TEXT PASSAGE>
'''

Combine Multiple Methods
You can also combine Method 1 and Method 2, and use methods such as the application's own logs and code auditing for comprehensive analysis.
Use cases
This section will take the VKE Addon of Volcano Engine as an example to demonstrate how to use vArmor to assist in demoting the privileges of privileged containers. (VKE, the full name of Volcengine Kubernetes Engine, is an enterprise-level container cloud management platform based on Kubernetes provided by ByteDance's Volcano Engine).
Note that all examples are self-tested by the author of this article. They may be incomplete due to the lack of test cases, so they are for reference only.
Preparation
Install vArmor
helm install varmor varmor-0.7.0.tgz \
--namespace varmor --create-namespace \
--set image.registry="elkeid-cn-beijing.cr.volces.com" \
--set image.namespace="varmor" \
--set behaviorModeling.enabled=true \
--set 'manager.args={--webhookMatchLabel=}'
--set behaviorModeling.enabled=true
enables the behavior modeling feature.--set 'manager.args={--webhookMatchLabel=}'
sets the workload matching label of the vArmor webhook to empty, ensuring that no additional labels need to be added to the target workload. For details, see Setting the match label of webhook.
Collect the List of Privileged Containers (Optional)
Use the following command to list the Pods that have privileged containers and whose containers do not use the Bidirectional type of mountPropagation.
kubectl get pods -A -o json | jq -r '
.items[] |
select(
any(
.spec.containers[]?;
.securityContext?.privileged == true and
(
(.volumeMounts // []) |
all( .mountPropagation? != "Bidirectional" )
)
)
) |
"\(.metadata.namespace)/\(.metadata.name)"
'
The node-local-dns Component
The node-local-dns component has a DaemonSet named node-local-dns, which contains a privileged container named node-cache. We will use the behavior modeling and observation mode features of vArmor to assist in demoting the privileges.
Assisting in Privilege Demotion with the Behavior Modeling Function
-
Create a policy object
apiVersion: crd.varmor.org/v1beta1
kind: VarmorPolicy
metadata:
name: node-local-dns-policy
namespace: kube-system
spec:
# Perform a rolling update on existing workloads.
# It's disabled by default.
updateExistingWorkloads: true
target:
kind: DaemonSet
name: node-local-dns
containers:
- node-cache
policy:
enforcer: AppArmor
mode: BehaviorModeling
modelingOptions:
# 30 minutes
duration: 30This policy will use the AppArmor enforcer to perform behavior modeling on the node-cache container in the node-local-dns DaemonSet in the kube-system namespace. The modeling duration is 30 minutes. As shown below, after the policy object is created, it will automatically perform a rolling update on node-local-dns and start the modeling.

'''

LIST OF TASKS>
**a.** Retype the part of the vArmor text that begins at the words "# It's disabled" and ends after the words "start the modeling.".
**b.** Render this sentence from the vArmor text in German: "The node-local-dns component has a DaemonSet named node-local-dns, which contains a privileged container named node-cache."
**c.** Write what comes next in the vArmor text, beginning after its final sentence.
The records come from a separate source.

EXTRACTED MATERIAL>
'''

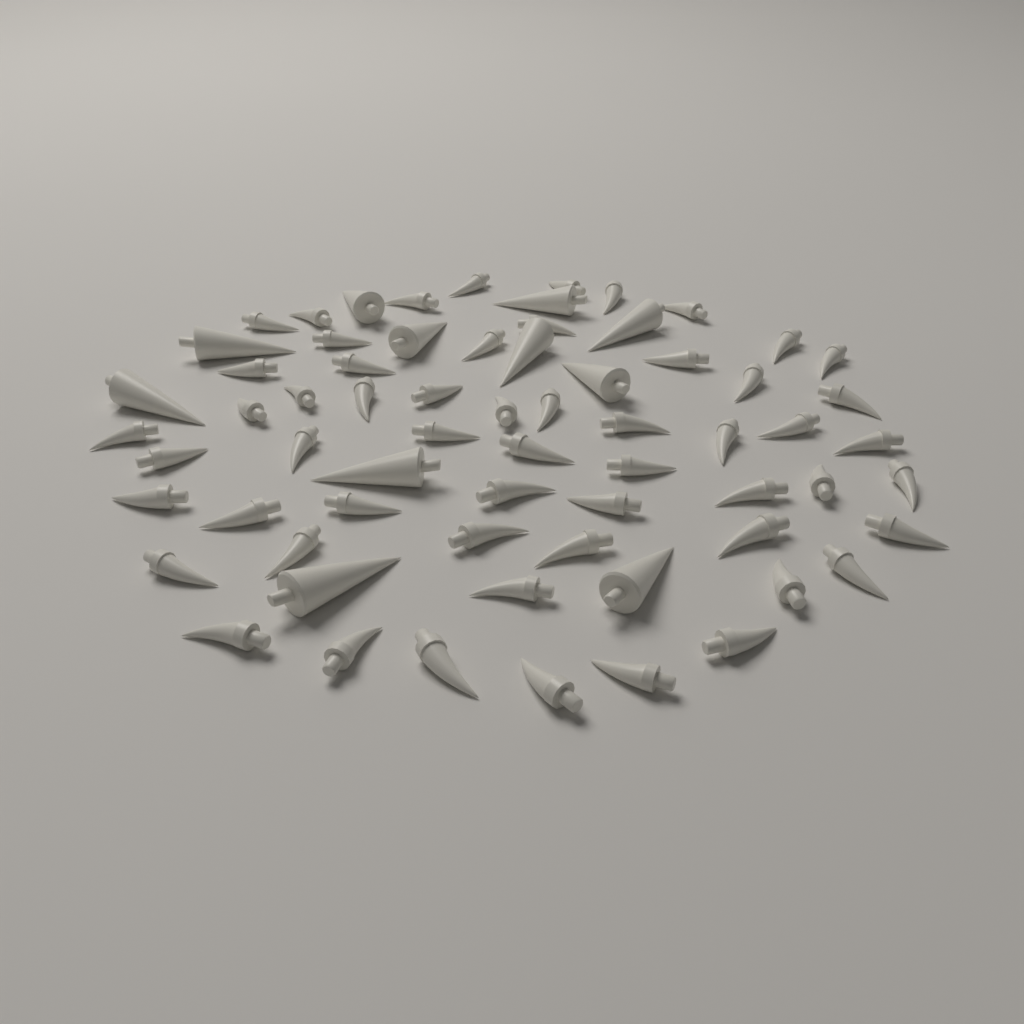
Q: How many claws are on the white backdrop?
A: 56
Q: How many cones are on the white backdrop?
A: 11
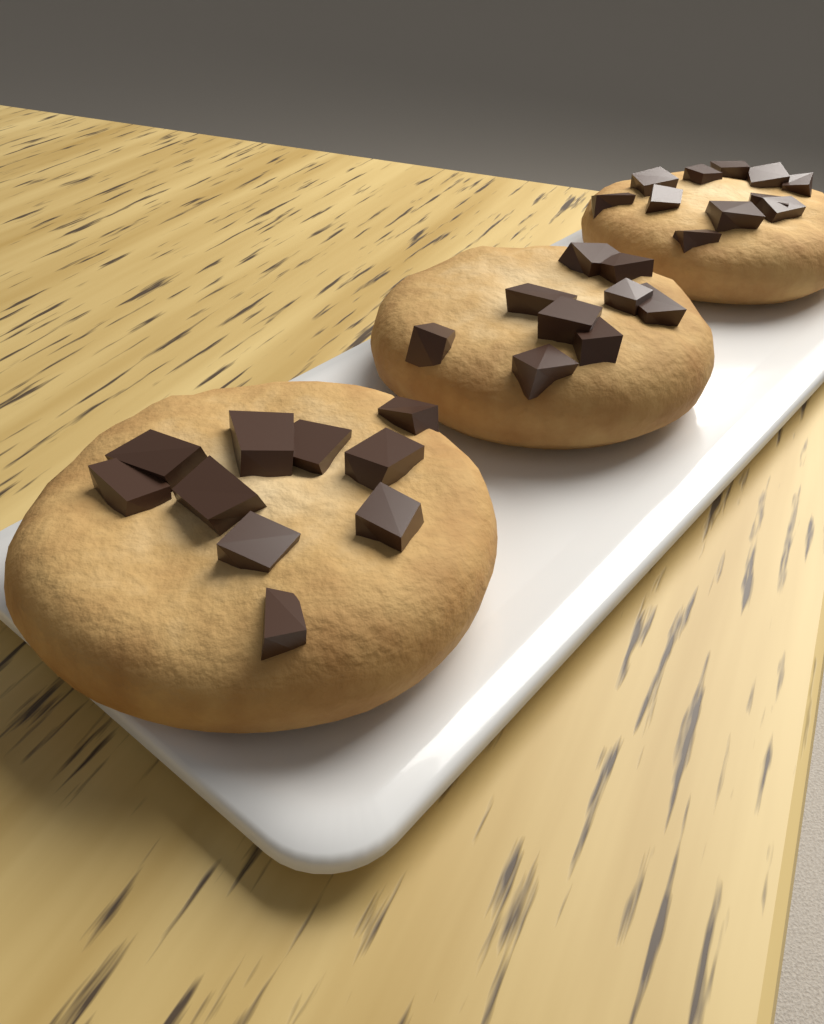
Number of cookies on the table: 3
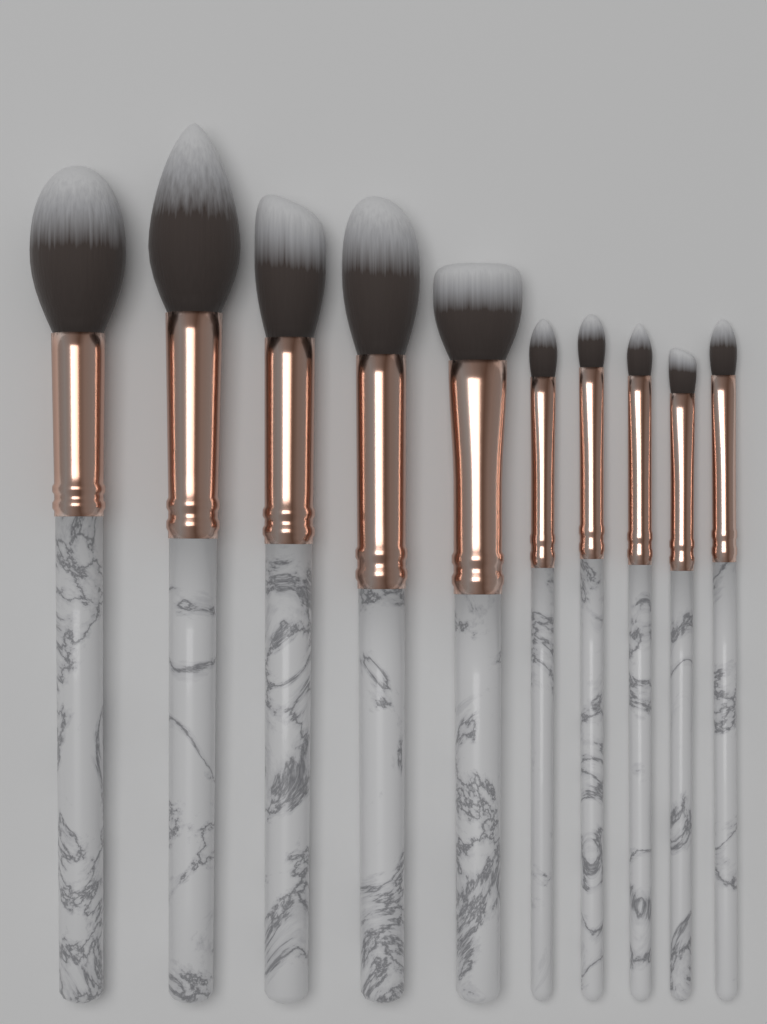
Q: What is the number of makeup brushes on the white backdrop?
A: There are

'''

ANSWERS PER TASK>
**a.**
# It's disabled by default.
updateExistingWorkloads: true
target:
kind: DaemonSet
name: node-local-dns
containers:
- node-cache
policy:
enforcer: AppArmor
mode: BehaviorModeling
modelingOptions:
# 30 minutes
duration: 30This policy will use the AppArmor enforcer to perform behavior modeling on the node-cache container in the node-local-dns DaemonSet in the kube-system namespace. The modeling duration is 30 minutes. As shown below, after the policy object is created, it will automatically perform a rolling update on node-local-dns and start the modeling.

**b.** Die Komponente node-local-dns verfügt über ein DaemonSet namens node-local-dns, das einen privilegierten Container namens node-cache enthält.

**c.**
$ kubectl create -f node-local-dns-policy.yaml
varmorpolicy.crd.varmor.org/node-local-dns-policy created
$ kubectl get Pods -n kube-system | grep node-local-dns
node-local-dns-admission-79847997cc-5wtzp 1/1 Running 0 18d
node-local-dns-admission-79847997cc-6dwln 1/1 Running 0 18d
node-local-dns-k6ct8 1/1 Running 0 5s
node-local-dns-psdn6 1/1 Terminating 0 3s
node-local-dns-z744q 1/1 Running 0 1s -
During the behavior modeling, create a test Pod, and then use the method in Reference [8] to verify whether the node-local-dns component is working properly.
-
Modify the modeling duration to 1m, end the behavior modeling early, and wait for the modeling to complete
$ kubectl patch vpol -n kube-system node-local-dns-policy --type='json' -p='[{"op": "replace", "path": "/spec/policy/modelingOptions/duration", "value":1}]'
varmorpolicy.crd.varmor.org/node-local-dns-policy patched
$ kubectl get vpol -n kube-system node-local-dns-policy
NAME ENFORCER MODE TARGET-KIND TARGET-NAME TARGET-SELECTOR PROFILE-NAME READY STATUS AGE
node-local-dns-policy AppArmor BehaviorModeling DaemonSet node-local-dns varmor-kube-system-node-local-dns-policy true Completed 5m23s -
View the ArmorProfileModel object
$ name=$(kubectl get vpol -n kube-system node-local-dns-policy -o jsonpath='{.status.profileName}')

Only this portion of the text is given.